The two marked stones were struck together, the whispered word was sent secretly, but swiftly by word of mouth to all of the adepts. A full meeting was to be held in a town some miles south of Port-au-Prince. This distance is a bit tiresome even by automobile, considering the condition of the roads. But one of the remarkable things concerning the members of the Red Sect is their great mobility. They cover great distances with incredible speed.
The meeting is in a sort of court surrounded by several small cailles (thatched houses). There is a huge silk cotton tree in the open space, and behind the houses, fields and fields of cane.

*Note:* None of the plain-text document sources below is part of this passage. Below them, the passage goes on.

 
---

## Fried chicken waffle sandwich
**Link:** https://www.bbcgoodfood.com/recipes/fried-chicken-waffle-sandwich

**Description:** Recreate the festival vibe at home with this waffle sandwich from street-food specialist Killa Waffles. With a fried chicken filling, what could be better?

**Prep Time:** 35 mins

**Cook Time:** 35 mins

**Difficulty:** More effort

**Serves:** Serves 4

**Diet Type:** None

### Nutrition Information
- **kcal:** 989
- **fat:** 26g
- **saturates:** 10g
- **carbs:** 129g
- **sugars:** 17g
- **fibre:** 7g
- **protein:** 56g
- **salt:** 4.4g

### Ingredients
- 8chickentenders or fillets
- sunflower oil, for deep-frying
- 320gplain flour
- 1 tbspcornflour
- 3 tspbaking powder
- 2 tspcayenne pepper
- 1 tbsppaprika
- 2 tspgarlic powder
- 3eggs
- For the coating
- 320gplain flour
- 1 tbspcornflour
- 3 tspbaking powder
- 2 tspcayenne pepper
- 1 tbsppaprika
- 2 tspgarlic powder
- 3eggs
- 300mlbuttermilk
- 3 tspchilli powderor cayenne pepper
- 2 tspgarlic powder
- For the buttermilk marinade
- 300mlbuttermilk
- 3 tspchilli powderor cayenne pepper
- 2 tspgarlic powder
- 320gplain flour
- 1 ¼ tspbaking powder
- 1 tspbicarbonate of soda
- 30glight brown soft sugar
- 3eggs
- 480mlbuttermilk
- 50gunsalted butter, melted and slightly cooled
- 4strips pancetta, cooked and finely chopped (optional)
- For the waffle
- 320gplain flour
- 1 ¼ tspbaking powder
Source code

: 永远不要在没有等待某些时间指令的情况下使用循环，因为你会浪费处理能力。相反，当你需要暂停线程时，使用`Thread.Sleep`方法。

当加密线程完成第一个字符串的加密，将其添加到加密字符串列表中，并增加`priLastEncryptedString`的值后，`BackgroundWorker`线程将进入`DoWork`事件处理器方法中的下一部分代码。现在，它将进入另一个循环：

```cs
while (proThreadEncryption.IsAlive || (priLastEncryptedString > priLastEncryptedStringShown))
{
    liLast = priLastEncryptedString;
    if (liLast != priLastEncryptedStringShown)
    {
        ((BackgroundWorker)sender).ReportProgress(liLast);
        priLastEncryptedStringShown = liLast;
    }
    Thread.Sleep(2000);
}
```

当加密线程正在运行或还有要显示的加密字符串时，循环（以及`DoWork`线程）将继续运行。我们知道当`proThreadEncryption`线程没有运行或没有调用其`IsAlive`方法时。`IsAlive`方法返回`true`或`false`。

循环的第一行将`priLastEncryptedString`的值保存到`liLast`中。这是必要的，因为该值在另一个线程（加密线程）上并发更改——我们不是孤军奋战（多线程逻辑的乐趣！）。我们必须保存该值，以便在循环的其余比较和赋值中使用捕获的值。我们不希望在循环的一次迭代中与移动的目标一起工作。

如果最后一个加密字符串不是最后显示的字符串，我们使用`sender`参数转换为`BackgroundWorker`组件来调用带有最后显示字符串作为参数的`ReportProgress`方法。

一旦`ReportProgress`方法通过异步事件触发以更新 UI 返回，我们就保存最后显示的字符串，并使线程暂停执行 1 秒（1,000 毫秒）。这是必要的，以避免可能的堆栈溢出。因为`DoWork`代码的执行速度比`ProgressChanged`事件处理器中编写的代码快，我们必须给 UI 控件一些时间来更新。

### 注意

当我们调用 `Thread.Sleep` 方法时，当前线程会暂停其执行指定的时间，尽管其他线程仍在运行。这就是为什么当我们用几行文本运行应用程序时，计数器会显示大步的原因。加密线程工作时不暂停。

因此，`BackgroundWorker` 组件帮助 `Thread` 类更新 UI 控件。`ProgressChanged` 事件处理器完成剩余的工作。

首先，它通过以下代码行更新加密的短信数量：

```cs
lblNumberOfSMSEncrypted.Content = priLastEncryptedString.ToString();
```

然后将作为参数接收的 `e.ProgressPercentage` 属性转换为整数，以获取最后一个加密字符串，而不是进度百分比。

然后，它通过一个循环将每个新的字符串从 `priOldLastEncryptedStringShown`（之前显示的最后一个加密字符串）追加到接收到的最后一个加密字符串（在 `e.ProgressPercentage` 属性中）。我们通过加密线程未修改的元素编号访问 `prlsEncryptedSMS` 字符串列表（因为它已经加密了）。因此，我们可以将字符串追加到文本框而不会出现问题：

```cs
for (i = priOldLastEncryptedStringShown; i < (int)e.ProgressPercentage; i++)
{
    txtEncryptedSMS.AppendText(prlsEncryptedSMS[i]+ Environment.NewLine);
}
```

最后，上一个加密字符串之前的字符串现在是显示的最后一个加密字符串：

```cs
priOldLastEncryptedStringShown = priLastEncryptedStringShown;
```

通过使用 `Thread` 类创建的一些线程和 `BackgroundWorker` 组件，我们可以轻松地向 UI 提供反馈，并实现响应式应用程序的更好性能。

The night was very dark but starry. Only a homemade lamp made simply and crudely from a condensed milk can fought against the blackness. Members came in like shadows from all directions. One came down a narrow path from the main road. Two more came into the opening from cane fields, parting the rustling leaves so skillfully that there was no sound. They kept coming like this and every member carried his sac paille which held his trappings. There was subdued talk but no whispers. The time had not come for expression, that was all. They kept coming until perhaps a hundred persons
were gathered there. Looking around the court, they were just ordinary looking people. Might be anybody at all getting ready for a prayer meeting or a country dance.
All of the officers came at last and the word went around for everyone to robe themselves. This was quickly done and the drab crowd became a shining assembly in red and white with bared heads. Some began to leap and dance, imitating the motions of various animals. The singing and dancing became general and the head coverings were put on. The adepts were now all transformed into demons with tails and horns, cows, hogs, dogs and goats. Some even became cocks, and all of a most terrifying aspect. Standing silently in that dimlit courtyard they were enough to strike terror into the breast of the most courageous. But now they began to dance and sing. The little, high pitched drum resounded and the Emperor, a most fearful sight, took the center of the group and began to sing and the President, the Minister, the Queen, the cuisineres, the officers, the servants, bourresouse, and all the grades joined in and the sound and the movement was like hell boiling over. Over and anew they sang to the drums.
Carrefour tingindingue, mi haut, mi bas-e’
Carrefour tingindingue, mi haut, mi bas-e’
Oun prali’ tingindingue, mi haut, mi bas, tingindingue
Oun prali’ tingindingue, mi haut, mi bas, tingindingue
Oun prali’ tingindingue, mi haut, mi bas, tingindingue
Now the whole body prepared to depart. Every member lighted a candle and, chanting to the drums, they struck a rhythmic half dance, half trot and marched forth to a certain cross-road not more than a mile away. The Secte Rouge was going to the cross-roads to do honor to the loa who rules there. What they wished for tonight would be in his realm. They were going there to give food and drink and money to Maitre Carrefour (Lord of the Cross Roads) and after that they were going to ask favors of him.